**Material to process**
>>>>

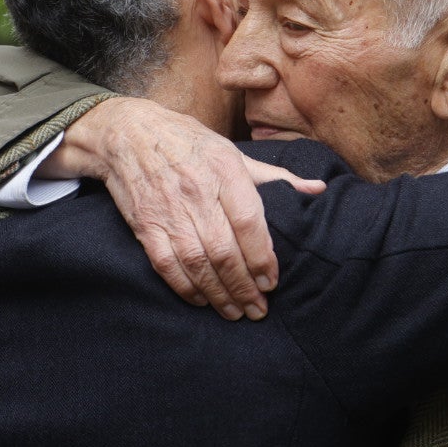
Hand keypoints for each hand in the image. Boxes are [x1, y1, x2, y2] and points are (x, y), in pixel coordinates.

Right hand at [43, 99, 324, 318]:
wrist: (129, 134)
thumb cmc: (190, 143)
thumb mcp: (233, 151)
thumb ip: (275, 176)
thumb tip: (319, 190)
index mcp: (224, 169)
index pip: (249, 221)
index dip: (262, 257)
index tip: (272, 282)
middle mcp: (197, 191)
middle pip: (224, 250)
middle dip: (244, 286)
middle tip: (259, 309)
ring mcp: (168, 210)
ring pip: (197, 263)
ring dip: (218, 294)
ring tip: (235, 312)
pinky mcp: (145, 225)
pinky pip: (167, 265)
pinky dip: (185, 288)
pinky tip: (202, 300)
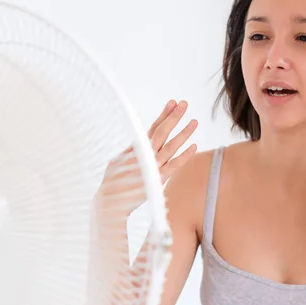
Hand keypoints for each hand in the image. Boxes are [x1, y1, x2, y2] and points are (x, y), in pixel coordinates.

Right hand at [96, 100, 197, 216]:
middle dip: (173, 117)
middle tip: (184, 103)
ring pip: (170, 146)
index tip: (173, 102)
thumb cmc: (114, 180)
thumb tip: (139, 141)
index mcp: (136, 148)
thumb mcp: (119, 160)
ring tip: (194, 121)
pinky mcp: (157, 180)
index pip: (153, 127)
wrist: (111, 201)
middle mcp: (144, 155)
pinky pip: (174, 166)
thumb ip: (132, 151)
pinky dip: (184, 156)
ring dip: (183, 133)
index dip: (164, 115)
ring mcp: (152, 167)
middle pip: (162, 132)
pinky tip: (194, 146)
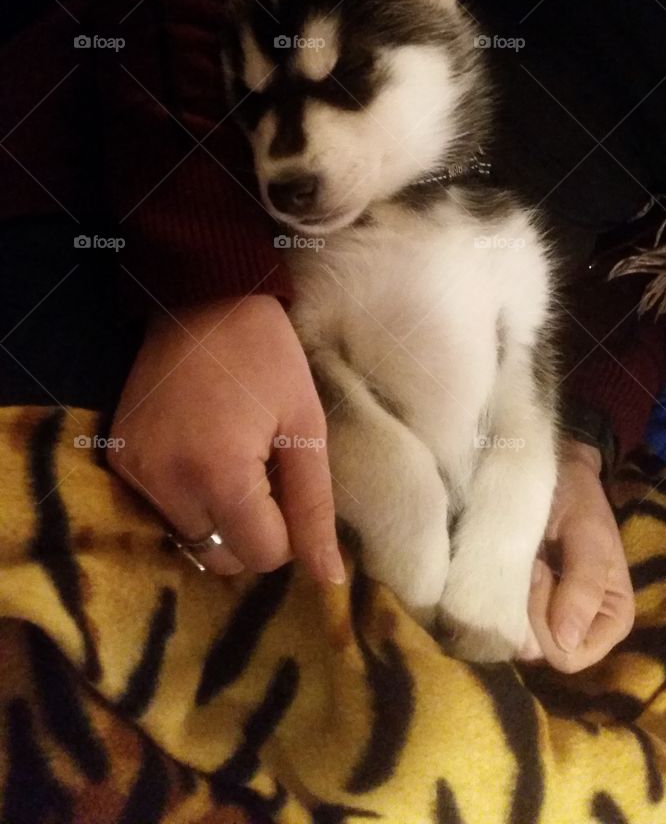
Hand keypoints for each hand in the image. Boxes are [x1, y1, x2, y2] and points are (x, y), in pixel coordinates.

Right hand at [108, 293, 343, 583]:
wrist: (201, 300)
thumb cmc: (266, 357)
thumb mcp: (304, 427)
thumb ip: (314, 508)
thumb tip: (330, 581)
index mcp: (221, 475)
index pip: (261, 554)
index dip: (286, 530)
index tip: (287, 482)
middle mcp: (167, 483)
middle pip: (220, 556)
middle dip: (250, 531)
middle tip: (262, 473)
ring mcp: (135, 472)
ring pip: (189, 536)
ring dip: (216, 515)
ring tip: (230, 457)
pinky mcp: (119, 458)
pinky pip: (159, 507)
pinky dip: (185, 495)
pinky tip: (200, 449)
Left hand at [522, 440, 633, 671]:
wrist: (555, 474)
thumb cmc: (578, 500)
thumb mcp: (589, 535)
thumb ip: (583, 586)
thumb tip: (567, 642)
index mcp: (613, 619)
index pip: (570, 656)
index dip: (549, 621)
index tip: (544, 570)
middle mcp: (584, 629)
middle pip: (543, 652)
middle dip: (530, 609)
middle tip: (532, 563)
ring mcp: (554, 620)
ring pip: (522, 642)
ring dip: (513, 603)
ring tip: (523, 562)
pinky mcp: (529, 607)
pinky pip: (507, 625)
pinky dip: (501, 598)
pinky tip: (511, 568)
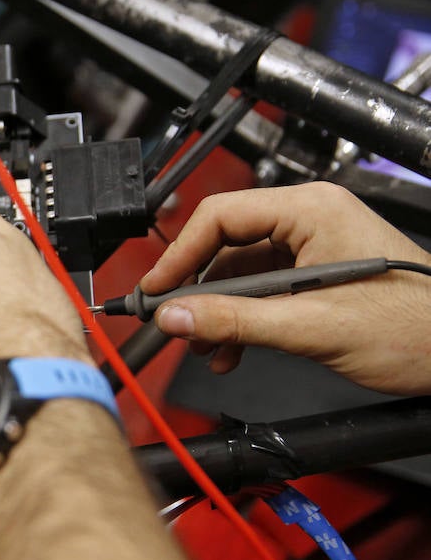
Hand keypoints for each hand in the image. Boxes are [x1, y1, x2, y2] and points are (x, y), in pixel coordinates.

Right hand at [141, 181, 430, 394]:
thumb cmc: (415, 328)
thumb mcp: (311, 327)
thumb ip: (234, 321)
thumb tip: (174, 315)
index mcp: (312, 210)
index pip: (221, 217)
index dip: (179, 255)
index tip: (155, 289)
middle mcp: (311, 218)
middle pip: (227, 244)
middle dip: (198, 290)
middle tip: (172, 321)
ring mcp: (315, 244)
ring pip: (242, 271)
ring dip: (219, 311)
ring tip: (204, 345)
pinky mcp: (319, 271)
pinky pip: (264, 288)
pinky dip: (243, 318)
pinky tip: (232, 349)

<<<<

**Task brief**
Begin at the top of the material above and output each line exactly, stopping after the line that holds "pinky pip: (174, 166)". Leave out pictures.

**Expected answer**
Hand keypoints for each hand in the image. Boxes are [x1, y1, x2, y2] and points are (x, y), in pixel coordinates.

Right hand at [43, 99, 324, 318]:
wrist: (129, 134)
thumb cmc: (190, 143)
thumb mcp: (233, 151)
thumb ip: (275, 176)
thumb tip: (319, 190)
index mcp: (224, 169)
index pip: (249, 221)
index dip: (262, 257)
index tip: (272, 282)
middle mcp: (197, 191)
middle pip: (224, 250)
middle dip: (244, 286)
middle tip: (259, 309)
ring mcp: (168, 210)
ring pip: (197, 263)
ring dip: (218, 294)
ring tip: (235, 312)
pinky mcp: (145, 225)
pinky pip: (167, 265)
pinky dip: (185, 288)
pinky tip: (202, 300)
Hand keypoints for each hand in the image. Boxes are [x1, y1, x2, y2] and points are (x, y), in pixel coordinates.

Right hand at [96, 100, 197, 216]:
middle dip: (173, 117)
middle tip: (184, 103)
ring pip: (170, 146)
index tip: (173, 102)
thumb cmc: (114, 180)
thumb tip: (139, 141)
index mcp: (136, 148)
thumb mcp: (119, 160)
ring tip: (194, 121)
pinky mcp: (157, 180)
index pip: (153, 127)
wrist: (111, 201)
middle mcp: (144, 155)
pinky pip: (174, 166)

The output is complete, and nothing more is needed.